Like most enterprise outfits proper now, Drive additionally finds its portfolio in rougher form than a 12 months or two in the past. One in every of Drive’s greatest exits to this point has been that of Root Insurance coverage, a now seven-year-old, Columbus, Oh.-based insurance coverage firm that focuses on automotive protection and that staged a standard IPO in November 2020. Although the shares carried out initially, they’ve tanked since, at present priced at roughly $7 every after a reverse inventory break up, down from $486 per share the day the corporate went public. Olsen stepped off the board in November of final 12 months.
The opposite huge star of Drive’s portfolio at present — Olive AI — is attempting to beat its personal challenges. The Columbus-based healthcare automation startup, based in 2012, has lengthy framed its intensive historical past of pivots (greater than 30 to this point) as an inspirational story of attempting, then attempting once more. Olive was rewarded by buyers for its willingness to shift gears, too. It has raised a staggering $902 million through the years and stated final 12 months that it was valued at $4 billion.

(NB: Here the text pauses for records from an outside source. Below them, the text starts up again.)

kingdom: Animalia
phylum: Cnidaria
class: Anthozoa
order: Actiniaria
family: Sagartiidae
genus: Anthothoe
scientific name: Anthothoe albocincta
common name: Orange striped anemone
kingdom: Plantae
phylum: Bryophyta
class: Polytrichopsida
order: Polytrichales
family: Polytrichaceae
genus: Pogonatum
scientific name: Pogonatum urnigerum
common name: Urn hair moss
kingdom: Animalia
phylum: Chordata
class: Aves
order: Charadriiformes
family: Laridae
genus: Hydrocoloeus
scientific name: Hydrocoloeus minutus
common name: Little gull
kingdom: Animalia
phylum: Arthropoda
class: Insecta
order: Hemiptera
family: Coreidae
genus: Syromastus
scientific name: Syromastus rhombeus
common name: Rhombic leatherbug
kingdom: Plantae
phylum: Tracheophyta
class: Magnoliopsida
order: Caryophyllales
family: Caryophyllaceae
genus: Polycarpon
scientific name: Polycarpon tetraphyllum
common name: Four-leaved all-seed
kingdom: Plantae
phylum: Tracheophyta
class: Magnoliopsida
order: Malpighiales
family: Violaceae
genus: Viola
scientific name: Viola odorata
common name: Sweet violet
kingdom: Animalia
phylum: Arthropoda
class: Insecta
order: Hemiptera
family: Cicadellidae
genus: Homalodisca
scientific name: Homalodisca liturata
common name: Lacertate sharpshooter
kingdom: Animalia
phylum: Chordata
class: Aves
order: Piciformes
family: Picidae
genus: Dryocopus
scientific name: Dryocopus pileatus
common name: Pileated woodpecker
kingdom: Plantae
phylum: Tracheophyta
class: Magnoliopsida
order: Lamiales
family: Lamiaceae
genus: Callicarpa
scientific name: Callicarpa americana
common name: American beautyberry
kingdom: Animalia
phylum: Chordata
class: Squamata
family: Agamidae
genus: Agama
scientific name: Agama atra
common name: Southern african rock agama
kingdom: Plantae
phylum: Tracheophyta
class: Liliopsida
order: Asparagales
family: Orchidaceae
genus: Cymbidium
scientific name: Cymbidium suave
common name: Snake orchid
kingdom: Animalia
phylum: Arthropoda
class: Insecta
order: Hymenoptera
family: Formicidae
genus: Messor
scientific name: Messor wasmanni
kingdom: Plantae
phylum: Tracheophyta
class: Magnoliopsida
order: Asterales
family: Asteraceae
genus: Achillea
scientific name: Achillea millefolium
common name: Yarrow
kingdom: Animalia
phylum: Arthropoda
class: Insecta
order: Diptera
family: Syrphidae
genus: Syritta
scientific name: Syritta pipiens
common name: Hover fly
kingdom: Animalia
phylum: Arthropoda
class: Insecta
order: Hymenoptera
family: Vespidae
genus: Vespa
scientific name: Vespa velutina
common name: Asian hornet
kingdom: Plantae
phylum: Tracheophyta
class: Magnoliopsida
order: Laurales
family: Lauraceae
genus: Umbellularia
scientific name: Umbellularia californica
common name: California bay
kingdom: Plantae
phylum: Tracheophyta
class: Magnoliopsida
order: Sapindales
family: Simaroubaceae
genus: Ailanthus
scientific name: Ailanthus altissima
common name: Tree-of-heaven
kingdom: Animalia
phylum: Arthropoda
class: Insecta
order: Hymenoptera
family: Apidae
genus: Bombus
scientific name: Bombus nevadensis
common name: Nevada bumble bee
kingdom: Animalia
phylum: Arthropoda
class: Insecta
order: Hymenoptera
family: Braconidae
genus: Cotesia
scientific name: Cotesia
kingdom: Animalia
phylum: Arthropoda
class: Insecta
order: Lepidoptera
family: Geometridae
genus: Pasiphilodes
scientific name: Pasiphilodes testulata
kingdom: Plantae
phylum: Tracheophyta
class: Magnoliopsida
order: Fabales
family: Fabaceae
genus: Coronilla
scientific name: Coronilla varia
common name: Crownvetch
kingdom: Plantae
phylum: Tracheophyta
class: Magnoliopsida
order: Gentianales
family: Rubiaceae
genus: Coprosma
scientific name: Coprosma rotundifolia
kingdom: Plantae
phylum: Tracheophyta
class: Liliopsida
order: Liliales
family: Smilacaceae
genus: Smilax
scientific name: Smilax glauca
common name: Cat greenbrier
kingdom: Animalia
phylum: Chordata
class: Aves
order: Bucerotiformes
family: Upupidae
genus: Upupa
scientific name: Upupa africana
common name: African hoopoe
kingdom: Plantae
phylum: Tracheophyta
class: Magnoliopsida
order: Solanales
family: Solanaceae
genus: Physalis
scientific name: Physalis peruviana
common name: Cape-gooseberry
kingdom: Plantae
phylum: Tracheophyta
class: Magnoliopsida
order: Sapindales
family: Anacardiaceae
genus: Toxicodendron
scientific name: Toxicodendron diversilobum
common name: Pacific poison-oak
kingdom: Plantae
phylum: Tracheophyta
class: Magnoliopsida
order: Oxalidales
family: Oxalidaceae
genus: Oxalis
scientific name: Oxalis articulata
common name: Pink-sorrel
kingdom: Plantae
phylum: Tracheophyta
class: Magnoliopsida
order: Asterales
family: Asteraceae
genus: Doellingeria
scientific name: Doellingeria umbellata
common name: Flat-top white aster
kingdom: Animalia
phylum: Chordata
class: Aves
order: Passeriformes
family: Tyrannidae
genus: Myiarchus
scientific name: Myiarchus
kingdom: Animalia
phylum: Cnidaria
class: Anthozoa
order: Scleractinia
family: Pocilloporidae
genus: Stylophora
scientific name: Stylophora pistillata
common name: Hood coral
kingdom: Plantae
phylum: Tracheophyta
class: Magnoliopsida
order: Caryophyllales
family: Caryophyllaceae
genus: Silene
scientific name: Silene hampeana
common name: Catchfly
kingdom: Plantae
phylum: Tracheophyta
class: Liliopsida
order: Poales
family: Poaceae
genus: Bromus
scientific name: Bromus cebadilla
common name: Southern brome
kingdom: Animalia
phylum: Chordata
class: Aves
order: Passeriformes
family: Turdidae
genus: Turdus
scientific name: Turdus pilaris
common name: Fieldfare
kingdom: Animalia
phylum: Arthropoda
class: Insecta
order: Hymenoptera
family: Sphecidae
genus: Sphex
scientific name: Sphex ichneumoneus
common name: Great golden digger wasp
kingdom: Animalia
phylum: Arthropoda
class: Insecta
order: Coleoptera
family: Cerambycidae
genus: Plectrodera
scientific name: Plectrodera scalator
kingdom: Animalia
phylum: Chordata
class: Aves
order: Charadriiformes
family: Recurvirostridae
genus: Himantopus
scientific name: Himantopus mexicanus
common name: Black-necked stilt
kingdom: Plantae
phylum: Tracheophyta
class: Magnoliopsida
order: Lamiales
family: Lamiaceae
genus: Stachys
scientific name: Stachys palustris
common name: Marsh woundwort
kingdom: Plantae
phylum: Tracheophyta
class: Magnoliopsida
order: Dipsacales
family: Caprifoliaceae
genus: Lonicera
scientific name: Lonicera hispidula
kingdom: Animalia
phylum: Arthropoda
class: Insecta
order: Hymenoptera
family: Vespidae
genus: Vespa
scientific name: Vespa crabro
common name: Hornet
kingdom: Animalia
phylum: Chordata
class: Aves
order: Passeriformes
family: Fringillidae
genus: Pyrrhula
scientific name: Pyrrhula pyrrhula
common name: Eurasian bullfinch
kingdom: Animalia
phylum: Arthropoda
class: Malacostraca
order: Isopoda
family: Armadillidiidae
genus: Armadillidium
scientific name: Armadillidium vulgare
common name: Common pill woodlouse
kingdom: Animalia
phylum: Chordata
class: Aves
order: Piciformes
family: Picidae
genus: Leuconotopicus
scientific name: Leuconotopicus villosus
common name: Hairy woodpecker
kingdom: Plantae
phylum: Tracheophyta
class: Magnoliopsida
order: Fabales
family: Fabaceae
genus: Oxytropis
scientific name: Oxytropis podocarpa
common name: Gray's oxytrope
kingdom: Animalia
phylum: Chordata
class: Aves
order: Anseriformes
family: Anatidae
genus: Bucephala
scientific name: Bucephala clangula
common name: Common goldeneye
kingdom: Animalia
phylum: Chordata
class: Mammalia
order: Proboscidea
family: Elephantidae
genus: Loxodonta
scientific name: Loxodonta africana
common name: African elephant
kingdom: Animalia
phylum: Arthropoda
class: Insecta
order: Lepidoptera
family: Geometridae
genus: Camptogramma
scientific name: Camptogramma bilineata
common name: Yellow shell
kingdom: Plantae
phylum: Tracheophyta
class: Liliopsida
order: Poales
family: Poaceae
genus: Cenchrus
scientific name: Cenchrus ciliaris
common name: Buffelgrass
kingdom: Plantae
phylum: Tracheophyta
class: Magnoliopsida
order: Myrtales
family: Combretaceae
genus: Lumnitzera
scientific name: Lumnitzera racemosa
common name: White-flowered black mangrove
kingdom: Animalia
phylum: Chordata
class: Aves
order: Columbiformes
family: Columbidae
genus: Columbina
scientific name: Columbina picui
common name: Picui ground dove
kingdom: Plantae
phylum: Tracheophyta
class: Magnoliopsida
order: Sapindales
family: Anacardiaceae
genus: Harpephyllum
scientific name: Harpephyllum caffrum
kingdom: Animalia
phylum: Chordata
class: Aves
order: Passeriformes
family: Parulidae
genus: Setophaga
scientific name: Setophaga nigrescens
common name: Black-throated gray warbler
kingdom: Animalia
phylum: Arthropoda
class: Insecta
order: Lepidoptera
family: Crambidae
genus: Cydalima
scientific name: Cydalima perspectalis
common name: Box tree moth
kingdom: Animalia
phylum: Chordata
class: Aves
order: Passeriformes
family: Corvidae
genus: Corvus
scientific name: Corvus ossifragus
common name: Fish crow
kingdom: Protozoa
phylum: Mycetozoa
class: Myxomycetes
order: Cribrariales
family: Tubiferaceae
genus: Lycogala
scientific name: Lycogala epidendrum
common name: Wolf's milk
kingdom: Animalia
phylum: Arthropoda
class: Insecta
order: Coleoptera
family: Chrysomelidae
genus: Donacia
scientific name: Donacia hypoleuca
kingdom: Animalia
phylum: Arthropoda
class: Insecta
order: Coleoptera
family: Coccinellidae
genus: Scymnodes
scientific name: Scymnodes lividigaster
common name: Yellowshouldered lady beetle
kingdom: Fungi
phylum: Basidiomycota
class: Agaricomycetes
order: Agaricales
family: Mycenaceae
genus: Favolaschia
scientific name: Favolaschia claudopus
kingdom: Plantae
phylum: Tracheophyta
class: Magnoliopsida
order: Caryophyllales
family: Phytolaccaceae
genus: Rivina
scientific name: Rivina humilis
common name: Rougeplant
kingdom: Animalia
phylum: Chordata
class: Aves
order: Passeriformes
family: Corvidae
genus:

However the outfit was by no means all that it appeared, based on a sequence of damning Axios pieces, and by September, the wheels had been quick loosening. Most notably, the corporate’s chief monetary officer and chief product officer had been abruptly fired, following out the door quite a few C-level executives who additionally left this fall, together with its president, a senior director of operations, its EVP of operations and its SVP of payer product technique.
Olive AI has since stated it is going to promote a portion of its services and products to Rotera, an organization constructed out of Olive’s personal enterprise studio.
Restricted companions aren’t comfortable about these collective developments, however so far as we’re conscious, they haven’t talked about taking motion and it appears unlikely that they’ll.
First, it’s exceedingly uncommon for restricted companions to arrange towards a enterprise agency to which they’ve dedicated capital and solely barely much less uncommon for VCs to increase LPs the courtesy of scaling again their commitments.
They could additionally anticipate that Olsen will land on his toes. He does have 16 years of enterprise investing expertise and a workers of roughly 20 at Drive to help him.
Additional, there isn’t a lot curiosity in creating complications for Kvamme, who borders on VC royalty. (His father was a companion at Kleiner Perkins; his first spouse is the daughter of one other famed VC, former Sequoia Capital companion Pierre Lamond.)
Kvamme could be very related in Ohio, after being lured there initially by his longtime buddy John Kasich to take an financial improvement job. He may additionally have political aspirations of his personal. Certainly, one regional investor not too long ago told Business Insider that Kvamme could also be launching a fund meant to bolster Ohio’s economic system as groundwork for a future marketing campaign.
It’s a playbook that’s been used successfully earlier than. VC and writer JD Vance arrange a enterprise agency in Cincinnati known as Narya in late 2019 earlier than saying his bid for Senate roughly 1.5 years later. In late September, based on Cleveland.com, Kvamme co-hosted a fundraiser for Vance, who gained his race earlier this month.